Well, they were heretics. And maybe he didn't want it to fall into their hands. Because it worked.

Or he believed it worked.

But if the inscription was to be believed, Pope Clement had been pretty damn determined to be rid—permanently rid—of the Lilitongue. He sent a ship on a four-week voyage, far off the trade routes, to hide the thing where no one would ever find it. No one considered Bermuda habitable back then—no one dreamed it would ever be inhabited.

Tom had wondered why go to all that trouble. Why not just dump it overboard in midocean?

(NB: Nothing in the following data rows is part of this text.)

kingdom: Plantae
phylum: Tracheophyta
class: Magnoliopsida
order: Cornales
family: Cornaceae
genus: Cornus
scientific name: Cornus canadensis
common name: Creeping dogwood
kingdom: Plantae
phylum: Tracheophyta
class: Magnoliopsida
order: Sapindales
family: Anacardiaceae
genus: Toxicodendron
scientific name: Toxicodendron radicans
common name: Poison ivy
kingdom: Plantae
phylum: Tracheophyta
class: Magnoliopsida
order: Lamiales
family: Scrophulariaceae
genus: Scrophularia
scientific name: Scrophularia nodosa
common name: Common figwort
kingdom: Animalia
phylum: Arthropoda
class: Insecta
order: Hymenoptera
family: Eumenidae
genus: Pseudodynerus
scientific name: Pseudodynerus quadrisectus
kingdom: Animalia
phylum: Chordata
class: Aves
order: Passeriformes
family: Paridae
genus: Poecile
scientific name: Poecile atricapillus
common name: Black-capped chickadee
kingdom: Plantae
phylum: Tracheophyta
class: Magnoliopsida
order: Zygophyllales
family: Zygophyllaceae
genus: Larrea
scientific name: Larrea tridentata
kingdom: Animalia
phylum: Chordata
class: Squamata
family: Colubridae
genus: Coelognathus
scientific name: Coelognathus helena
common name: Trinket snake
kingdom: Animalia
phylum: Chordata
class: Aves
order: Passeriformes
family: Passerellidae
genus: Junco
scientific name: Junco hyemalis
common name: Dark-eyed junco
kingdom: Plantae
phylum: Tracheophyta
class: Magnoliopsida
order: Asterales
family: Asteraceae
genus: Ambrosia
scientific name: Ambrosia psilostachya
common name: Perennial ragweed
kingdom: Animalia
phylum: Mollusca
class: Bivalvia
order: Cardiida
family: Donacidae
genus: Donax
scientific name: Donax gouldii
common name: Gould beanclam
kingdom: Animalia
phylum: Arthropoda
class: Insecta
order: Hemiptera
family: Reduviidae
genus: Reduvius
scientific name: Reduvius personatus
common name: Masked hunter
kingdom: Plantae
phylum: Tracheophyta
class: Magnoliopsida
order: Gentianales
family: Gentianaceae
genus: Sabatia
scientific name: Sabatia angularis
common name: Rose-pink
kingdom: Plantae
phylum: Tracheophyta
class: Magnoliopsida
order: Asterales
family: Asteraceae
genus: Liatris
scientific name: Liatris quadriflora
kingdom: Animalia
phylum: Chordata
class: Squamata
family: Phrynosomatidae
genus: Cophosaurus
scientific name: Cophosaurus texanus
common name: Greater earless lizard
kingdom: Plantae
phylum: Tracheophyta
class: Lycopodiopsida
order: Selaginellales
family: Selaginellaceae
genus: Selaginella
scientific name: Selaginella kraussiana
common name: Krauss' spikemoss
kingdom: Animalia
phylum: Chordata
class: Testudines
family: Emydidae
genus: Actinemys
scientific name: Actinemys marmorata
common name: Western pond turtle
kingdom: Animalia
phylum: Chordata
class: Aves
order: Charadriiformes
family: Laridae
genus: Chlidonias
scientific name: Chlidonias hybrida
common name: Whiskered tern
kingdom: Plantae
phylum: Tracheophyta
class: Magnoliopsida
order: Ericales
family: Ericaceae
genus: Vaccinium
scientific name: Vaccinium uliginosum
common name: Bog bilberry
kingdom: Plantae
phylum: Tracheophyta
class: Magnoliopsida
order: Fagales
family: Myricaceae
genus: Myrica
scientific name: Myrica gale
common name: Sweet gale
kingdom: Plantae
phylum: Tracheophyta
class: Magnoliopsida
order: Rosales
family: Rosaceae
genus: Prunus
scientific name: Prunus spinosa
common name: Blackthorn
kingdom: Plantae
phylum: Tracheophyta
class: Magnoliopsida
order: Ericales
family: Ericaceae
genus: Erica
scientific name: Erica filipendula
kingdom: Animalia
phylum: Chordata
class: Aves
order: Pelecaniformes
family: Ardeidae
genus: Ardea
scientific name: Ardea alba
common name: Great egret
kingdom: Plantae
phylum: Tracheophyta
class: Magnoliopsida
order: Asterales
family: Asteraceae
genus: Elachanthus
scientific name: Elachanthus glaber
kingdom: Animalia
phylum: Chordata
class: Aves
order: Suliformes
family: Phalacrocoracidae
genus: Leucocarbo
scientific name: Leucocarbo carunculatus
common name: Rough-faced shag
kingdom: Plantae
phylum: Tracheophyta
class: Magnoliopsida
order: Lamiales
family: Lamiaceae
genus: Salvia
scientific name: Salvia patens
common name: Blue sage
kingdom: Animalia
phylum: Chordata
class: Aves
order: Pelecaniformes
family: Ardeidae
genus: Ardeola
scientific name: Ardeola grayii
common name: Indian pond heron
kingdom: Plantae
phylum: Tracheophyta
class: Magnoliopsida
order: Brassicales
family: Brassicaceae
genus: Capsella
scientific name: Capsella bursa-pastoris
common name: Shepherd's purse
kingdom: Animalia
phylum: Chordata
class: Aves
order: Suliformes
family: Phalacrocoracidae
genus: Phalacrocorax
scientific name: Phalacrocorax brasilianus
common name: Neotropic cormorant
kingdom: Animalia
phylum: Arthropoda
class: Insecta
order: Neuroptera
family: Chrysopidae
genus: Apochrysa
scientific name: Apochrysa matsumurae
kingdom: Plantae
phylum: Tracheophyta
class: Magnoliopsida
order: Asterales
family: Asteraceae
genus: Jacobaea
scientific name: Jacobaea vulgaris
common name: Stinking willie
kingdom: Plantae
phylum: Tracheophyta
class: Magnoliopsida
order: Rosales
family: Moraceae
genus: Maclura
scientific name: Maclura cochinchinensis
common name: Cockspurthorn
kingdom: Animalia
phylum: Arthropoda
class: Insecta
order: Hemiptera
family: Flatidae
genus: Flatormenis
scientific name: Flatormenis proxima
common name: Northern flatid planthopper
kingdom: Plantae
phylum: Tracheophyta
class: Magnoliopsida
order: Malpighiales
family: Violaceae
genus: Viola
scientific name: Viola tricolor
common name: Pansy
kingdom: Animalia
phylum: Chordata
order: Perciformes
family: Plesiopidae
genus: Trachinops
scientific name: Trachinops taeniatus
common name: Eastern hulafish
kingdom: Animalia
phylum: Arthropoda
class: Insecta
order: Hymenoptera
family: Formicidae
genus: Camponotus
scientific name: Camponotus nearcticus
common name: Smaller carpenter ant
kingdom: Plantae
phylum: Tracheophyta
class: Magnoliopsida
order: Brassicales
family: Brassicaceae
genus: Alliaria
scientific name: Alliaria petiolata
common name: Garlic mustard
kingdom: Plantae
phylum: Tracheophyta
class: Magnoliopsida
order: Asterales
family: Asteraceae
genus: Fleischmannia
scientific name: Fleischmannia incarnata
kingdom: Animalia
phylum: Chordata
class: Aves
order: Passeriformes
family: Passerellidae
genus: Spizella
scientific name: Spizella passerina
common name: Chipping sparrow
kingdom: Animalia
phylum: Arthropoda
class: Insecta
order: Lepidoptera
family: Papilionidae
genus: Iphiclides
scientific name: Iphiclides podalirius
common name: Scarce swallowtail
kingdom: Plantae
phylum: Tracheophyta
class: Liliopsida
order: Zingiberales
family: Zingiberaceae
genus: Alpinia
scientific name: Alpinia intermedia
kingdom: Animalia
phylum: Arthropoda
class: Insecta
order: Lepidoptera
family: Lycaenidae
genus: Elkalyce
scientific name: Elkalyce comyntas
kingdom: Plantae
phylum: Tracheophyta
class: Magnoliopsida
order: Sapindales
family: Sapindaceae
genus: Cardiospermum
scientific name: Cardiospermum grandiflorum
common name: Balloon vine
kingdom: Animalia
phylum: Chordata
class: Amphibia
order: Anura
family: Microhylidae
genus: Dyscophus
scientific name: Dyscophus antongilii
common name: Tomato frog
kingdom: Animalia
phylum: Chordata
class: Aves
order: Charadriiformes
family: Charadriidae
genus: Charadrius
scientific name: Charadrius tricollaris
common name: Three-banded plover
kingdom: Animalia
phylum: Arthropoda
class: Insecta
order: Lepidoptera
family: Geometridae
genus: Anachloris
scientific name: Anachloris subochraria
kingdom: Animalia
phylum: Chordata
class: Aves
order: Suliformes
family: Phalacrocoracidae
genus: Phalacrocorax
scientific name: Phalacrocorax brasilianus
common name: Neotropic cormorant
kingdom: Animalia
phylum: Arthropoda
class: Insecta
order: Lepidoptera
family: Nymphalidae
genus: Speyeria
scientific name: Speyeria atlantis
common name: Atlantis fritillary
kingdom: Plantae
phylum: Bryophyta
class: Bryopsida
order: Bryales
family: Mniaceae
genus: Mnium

He'd learned the answer today when he saw the chest shoot to the surface: The Lilitongue floats. And the pope hadn't wanted it washing up on shore.

But to sink an entire ship… that said something.

Maybe it said the Lilitongue was what he needed to save his sorry ass. And maybe it was.

But he hadn't the faintest idea how to use it.

Tom sighed—he'd been doing a lot of sighing lately—and stuffed the sheet back into his backpack, then returned topside for his vodka.

Let's face it, he thought as he took a gulp. I'm fucked. Might as well hold the fuel hose over my head, give myself a good soaking, and light a match.

He shuddered. Couldn't see himself doing that. Although the feds and the powers-that-be in Harrisburg were planning a figurative auto-da-fe for him, he wasn't about to give them the real thing.

He took another slug of Goose.

That didn't mean he might not come to the point where he'd look for another mode of exit, though one kinder and gentler.

"I't'row it right back in de water, me."

Tom looked up and saw a young black girl, maybe fifteen or sixteen, standing on the dock, staring at him. Her hair was cornrowed and she wore baggy, cut-off shorts and a stained yellow T-shirt. The nipples of her small, budding breasts poked two little points in the fabric. She was smiling at him.